Not quite as earth-changing as lighting, blue lasers are also the reason Blu-ray disks have that name (if anyone still uses them rather than streaming). They are/were read using blue lasers operating at 405nm wavelength.

At IEDM in San Francisco last week, Hiroshi Amano, now a Nobel Laureate of course, presented the Plenary Session on Wednesday. His talk was titled Development of Sustainable Smart Society Based on Transformative Electronics.

At one level, the LED light is important just because it is efficient. For us in the developed world, this is nice-to-have. But in a lot of the world, people lack access to electricity grids, and LED lights can be powered by cheap local solar power and a small battery. If you are a nomadic Mongolian, you can light your yurt with bright low-power LEDs (or you can watch your satellite TV, see the arrow).

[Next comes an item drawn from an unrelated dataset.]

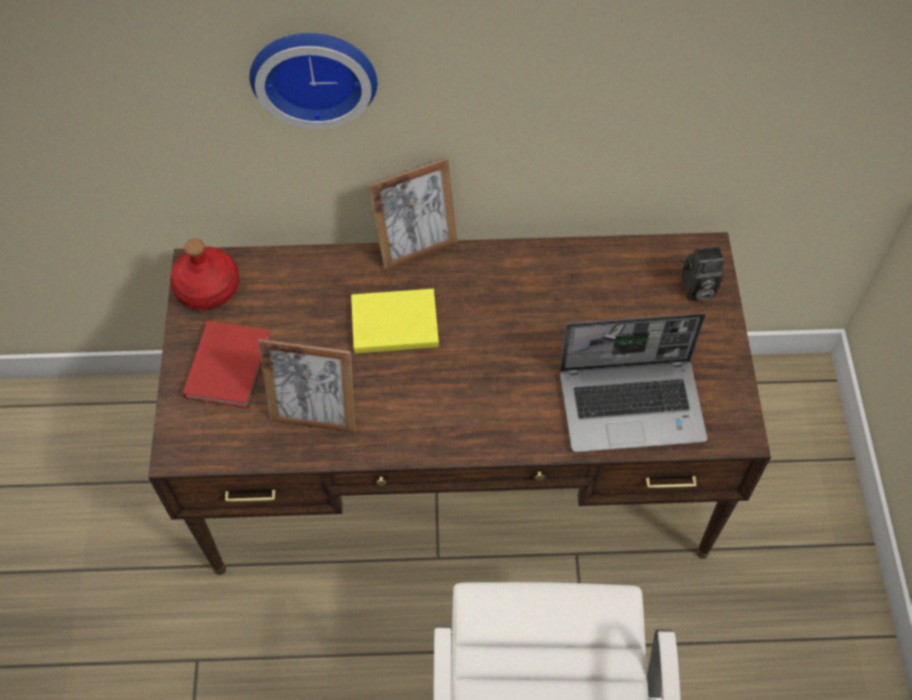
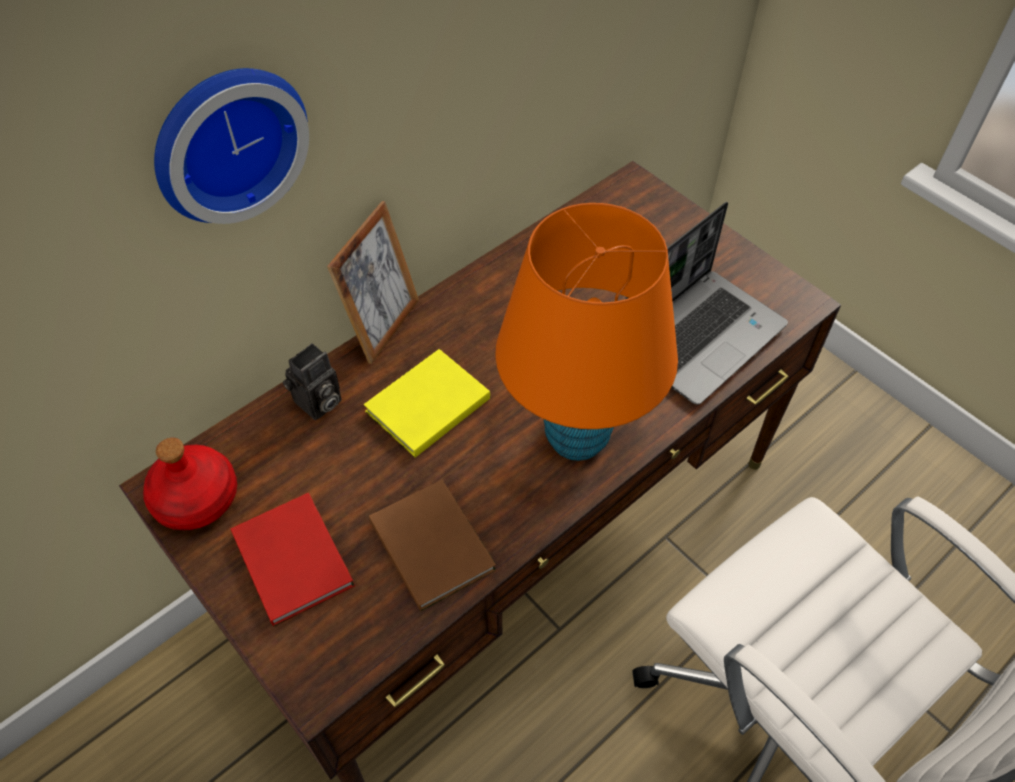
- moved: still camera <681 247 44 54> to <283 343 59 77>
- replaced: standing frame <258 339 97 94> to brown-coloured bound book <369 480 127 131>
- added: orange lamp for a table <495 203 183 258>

GaN to Conquer the World...Maybe

But GaN is a wide bandgap device and so is useful for more than just blue LEDs. He pointed out that total electricity consumption could be reduced by nearly 10% by switching from Si-based transistors to GaN-based transistors. I assume he just means power transistors. There, GaN transistors are 1/10 of the physical size and nearly 1/10 of the power loss (5% for Si versus 0.75% for GaN).

 A little bit more SciFi is that GaN could form the basis of a future wireless power transmission network. Instead of using inductive coupling, like current wireless charging for things like smartphones, it would use electric field coupling at frequencies up to 27MHz. The plate electrodes could be under the floor or in the wall, and charge devices anywhere in the room.

 Despite the somewhat touch-feely title of his talk, it was a very technical presentation about GaN, in particular horizontal high electron mobility structures (HEMTs) and vertical p-n diodes. I won't cover that in detail. Like most people in the world, I fall into the class of non-device-physicists, and I won't pretend to understand all of what he said, and it is the wrong level for an article like this anyway

So that is a 50 year saga going from Stanford to Nagoya to San Francisco, by way of Stockholm.